+++ Information supplied
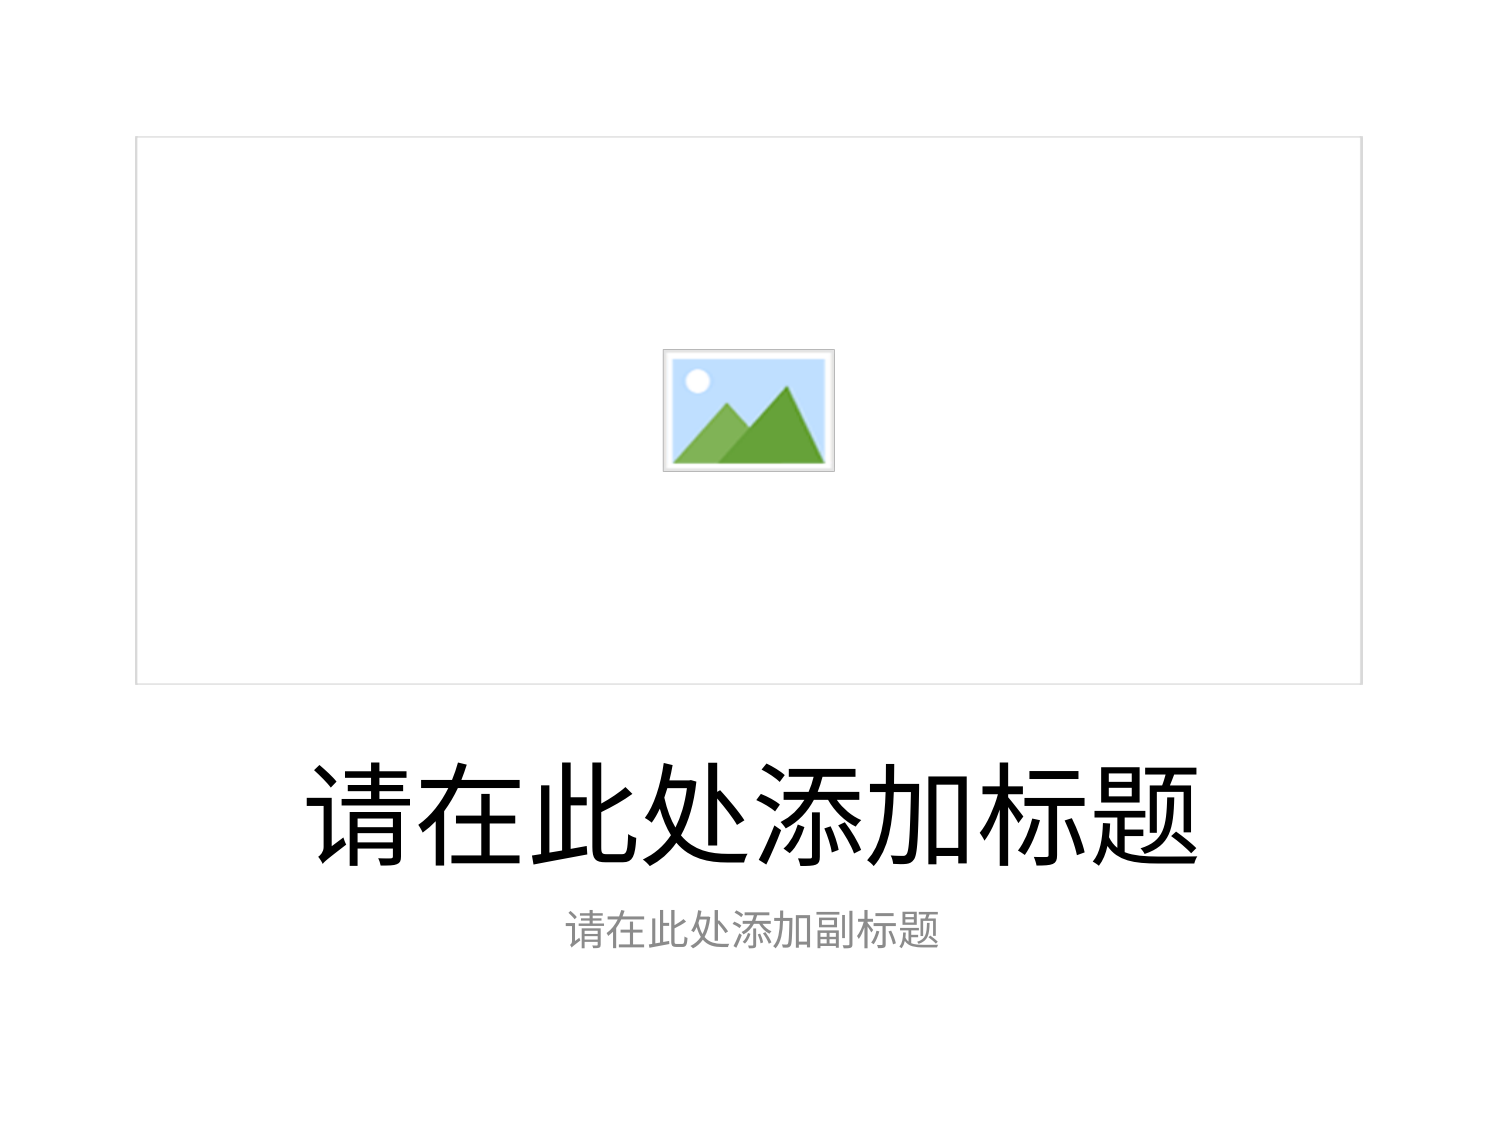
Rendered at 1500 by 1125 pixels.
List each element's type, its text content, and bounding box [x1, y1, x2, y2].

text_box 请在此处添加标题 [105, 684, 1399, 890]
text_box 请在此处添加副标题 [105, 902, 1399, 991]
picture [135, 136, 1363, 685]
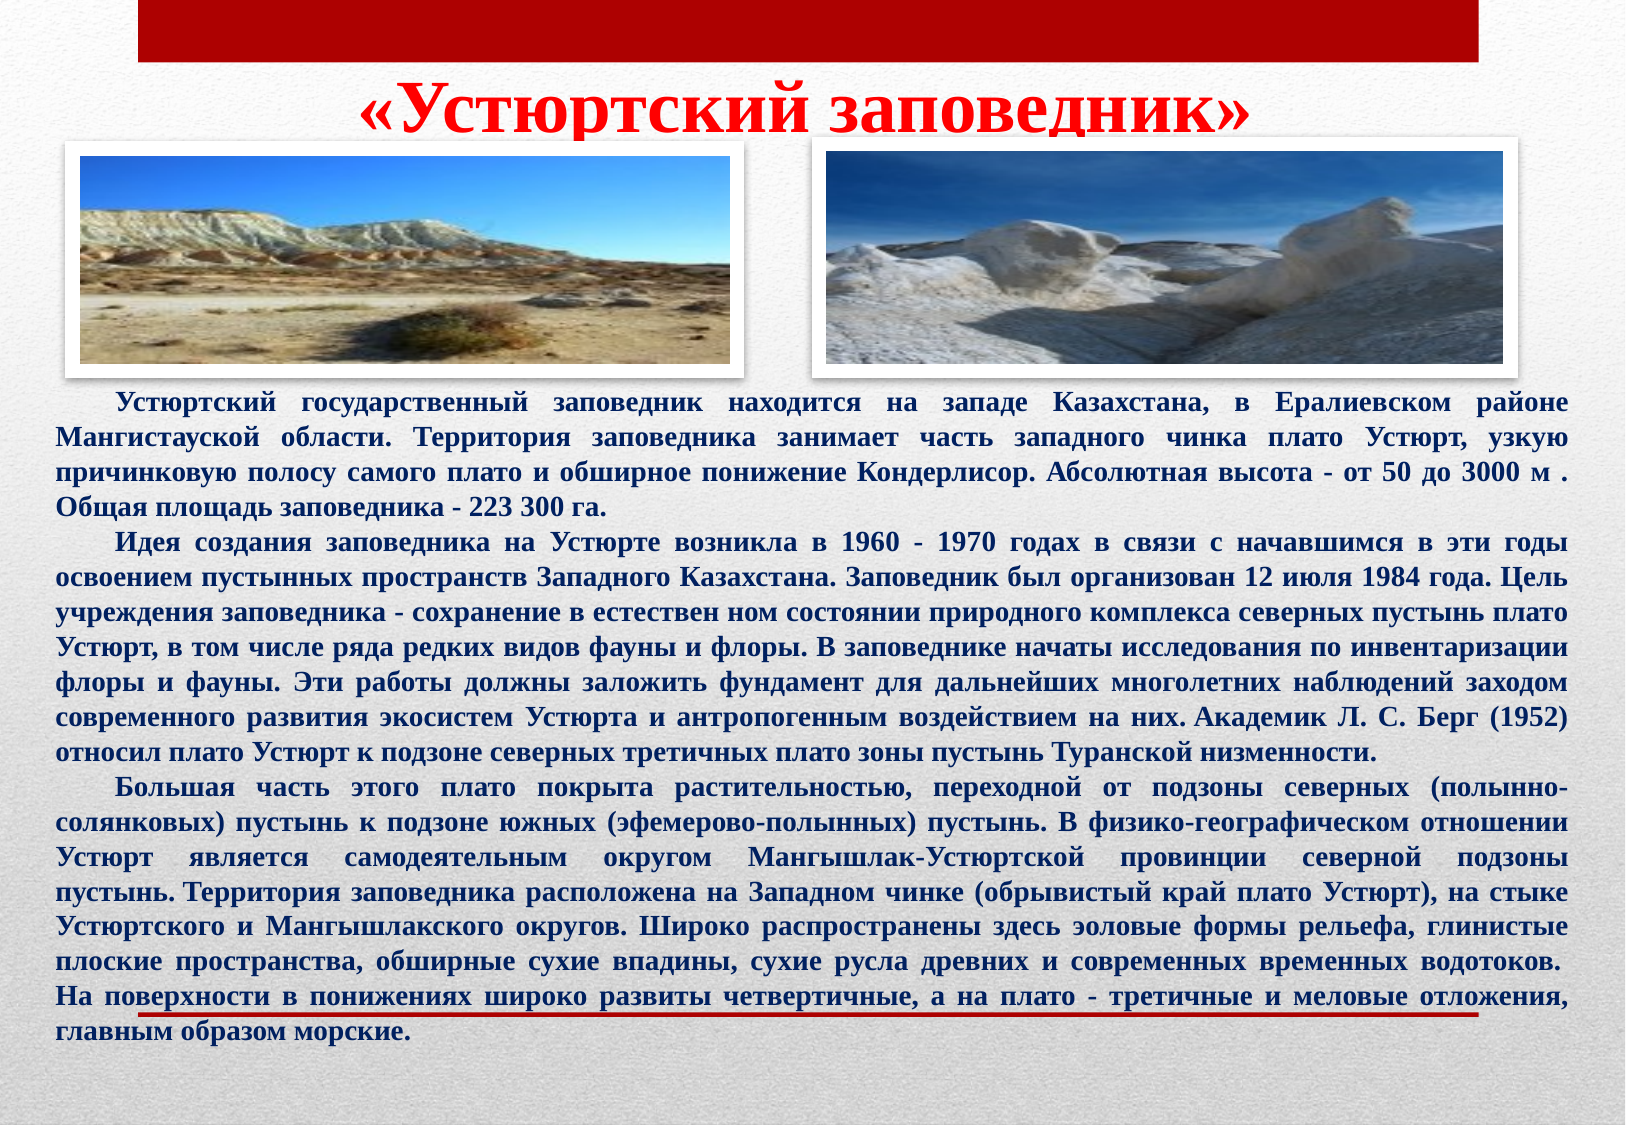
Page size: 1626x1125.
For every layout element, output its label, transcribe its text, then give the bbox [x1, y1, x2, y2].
++++++
About this task: Give an exact copy of the entries, excluding all pictures.

Exercise solution:
Rendered at 1500 by 1125 pixels.
List each element's type, its text content, and bounding box [x1, y1, x2, y2].

text_box 请在此处添加标题 [105, 684, 1399, 890]
text_box 请在此处添加副标题 [105, 902, 1399, 991]
picture [135, 136, 1363, 685]
Page size: 1626x1125.
For every layout element, output its label, transcribe its text, then give the bbox [x1, y1, x2, y2].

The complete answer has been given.